"Open" Hardware.

C

Thread Starter

Curt Wuollet

Request For Comments:

I had hinted before that a new hardware project was in the works to provide a standard open PLC style platform for PC automation projects that need a home with a PLC form factor and modularity. I, of course, am primarily concerned with the LinuxPLC/MAT stuff, but Open means just
that, and the platform should work with other OS's providing someone writes drivers. This idea hasn't been cooking for long, indeed it's a variation of the first platform which addresses some issues and is much easier to do. I shelved the first project because, while it would work, the number of people who could construct one if desired was quite limited. This is partof my definition of Open. That a standard platform should be able to be constructed by as many sources as possible. This eliminates lock-in and most of the other evils of proprietary hardware.
I have searched for ways to standardize on a list of requirements, for example, should be as compatible with a PC as possible, should be practical for users to add different modules, should have the widest possible range of options for automation, etc. It should use no parts that are single sourced or not widely available. It should be understandable by anyone who has a hope of contributing or expanding on the idea.
The original concept was to build a backplane with a SOC PC on it and a simple bus for plugin modules. The backplane and the modules are cool
and can be done by almost anyone, the SOC part is not. It requires a large investment to be able to handle surface mount components and the
processors are single source. The other factor in the death of this idea is that it's not possible for me to actually build one out of pocket. The fieldbus modules are simply not doable by individuals or our OSS project, in most cases requiring big bucks licensing or at best encumbering our work with patent issues, etc.

(Skeletal landmark data)
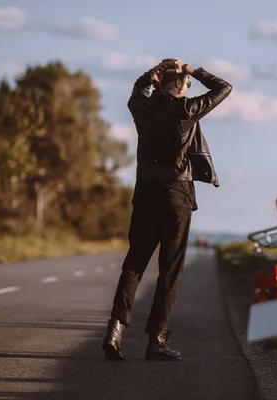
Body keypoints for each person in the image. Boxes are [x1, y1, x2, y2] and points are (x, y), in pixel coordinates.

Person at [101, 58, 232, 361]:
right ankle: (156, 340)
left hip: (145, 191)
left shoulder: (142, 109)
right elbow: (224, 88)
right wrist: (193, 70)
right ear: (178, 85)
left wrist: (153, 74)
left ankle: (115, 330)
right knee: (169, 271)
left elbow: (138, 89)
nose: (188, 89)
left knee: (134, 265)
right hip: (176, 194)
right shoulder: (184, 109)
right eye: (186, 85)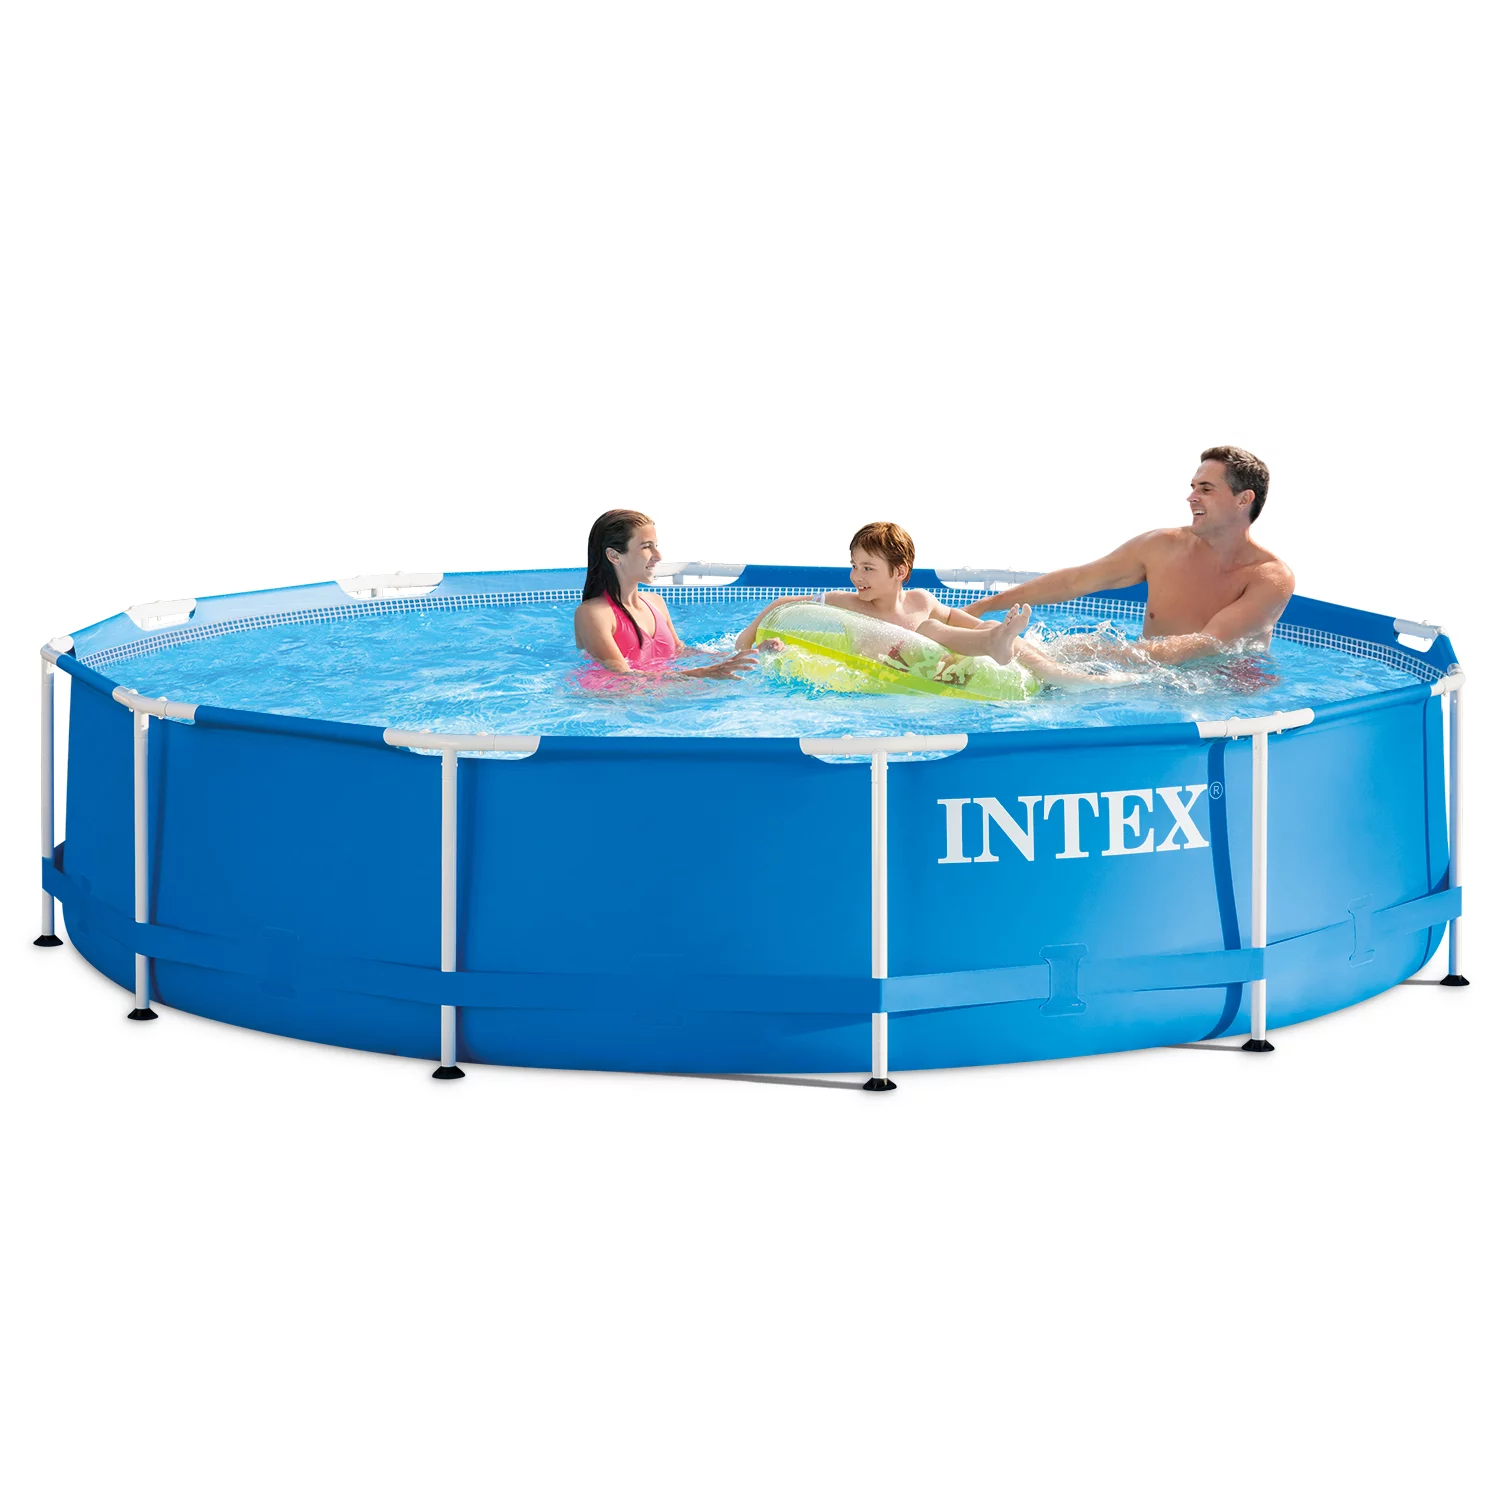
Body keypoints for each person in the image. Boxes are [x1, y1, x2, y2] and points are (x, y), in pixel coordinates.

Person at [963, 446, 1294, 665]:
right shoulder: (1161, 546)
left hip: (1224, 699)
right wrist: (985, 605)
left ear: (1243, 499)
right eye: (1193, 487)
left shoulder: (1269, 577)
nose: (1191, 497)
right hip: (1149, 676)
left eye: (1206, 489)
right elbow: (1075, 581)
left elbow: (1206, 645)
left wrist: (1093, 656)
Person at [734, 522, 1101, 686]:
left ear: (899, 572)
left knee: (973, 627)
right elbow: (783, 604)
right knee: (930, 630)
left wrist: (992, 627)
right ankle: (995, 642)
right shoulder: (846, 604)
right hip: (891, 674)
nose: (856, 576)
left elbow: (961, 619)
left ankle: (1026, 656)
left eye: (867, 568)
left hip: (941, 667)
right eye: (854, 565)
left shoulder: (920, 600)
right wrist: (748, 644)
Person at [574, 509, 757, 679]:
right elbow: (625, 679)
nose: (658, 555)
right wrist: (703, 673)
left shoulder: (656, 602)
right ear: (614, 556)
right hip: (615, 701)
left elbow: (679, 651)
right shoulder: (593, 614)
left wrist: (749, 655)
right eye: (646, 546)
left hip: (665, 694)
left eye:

EXERCISES:
a – According to the open hardware post, what did the original concept consist of?
b – Write the next part of the open hardware post, picking up after its last sentence.

TASK ANSWERS:
a – A backplane with a SOC PC on it and a simple bus for plug-in modules.

b –
So I had that on the back burner till last weekend when Greg from Chiron Consulting mailed me an article about Open IP for integrated
circuits. I'd already seen the article but as we chatted a bit about Open Hardware, a bunch of things clicked together about a way to make
a decent system for PC automation with the least amount of reinventing the wheel. I've checked out a few things and it looks pretty good.

System description:

System will consist of a backplane board with a PC104 connector for a CPU of your choice. These are available in many flavors from many vendors. That way I won't simply design another one for vanity. This has many advantages as PC104 modules stack and are available for various industrial protocols. The cpu can be anything from a 486 to pentium or beyond and can have as many bells and whistles as desired. There are fairly inexpensive ones for basic functionality. The PC104 bus is in essence the good old standard ISA bus in 8 and 16 bit versions. Use of the PC104 bus is free and Open and the specs are available for free without any legal BS. Addresing and accessing IO modules on the PC104 bus would require that each have decoding and address setting jumpers and that would take space and require setup. Instead circuitry on the backplane (glue logic) will look like a single ISA card and do the decoding and and slot selection for 8 slots initially. Each slot will own 4 addresses or 32 bytes with the 8 bit bus. This allows the backplane to be simply an 8 bit bus with slot selects and 2 address lines. This buss will extend to pin headers set at regular intervals for the modules to plug into. The data bus and address lines will be buffered. This arrangement means that a plug in module need only have a register and the optoisolators plus resistors for an input card, adding a driver IC for an output card. 32 bits for each slot means it's easy to have a 16 bit DAC or ADC module with registers for control bits and such. All of this can be well understood and will be well documented so that anyone can add a custom module or special function with tools freely available for Linux. The discrete IO will be very close to that which I designed for the TTL to industrial level translator published earlier. Since I built those for about $3.00 a point, this should accomplish the same price point with optoisolation and .5 amp outputs standard. This will use a single driver that will be about as simple as any driver can be and would also be usable with direct access from almost any language that can read and write from a memory location. I would see to it that there is at least an OSS driver for Linux

Complex functions like networking are much better handled with modules stacked on the PC104 bus. This means that servo cards and the like
can be serviced at high speed with no fixed relationship to scan time. Many types of PC104 modules are available including some popular
industrial fieldbus protocols thus avoiding the whole IP issue and creating our own standard.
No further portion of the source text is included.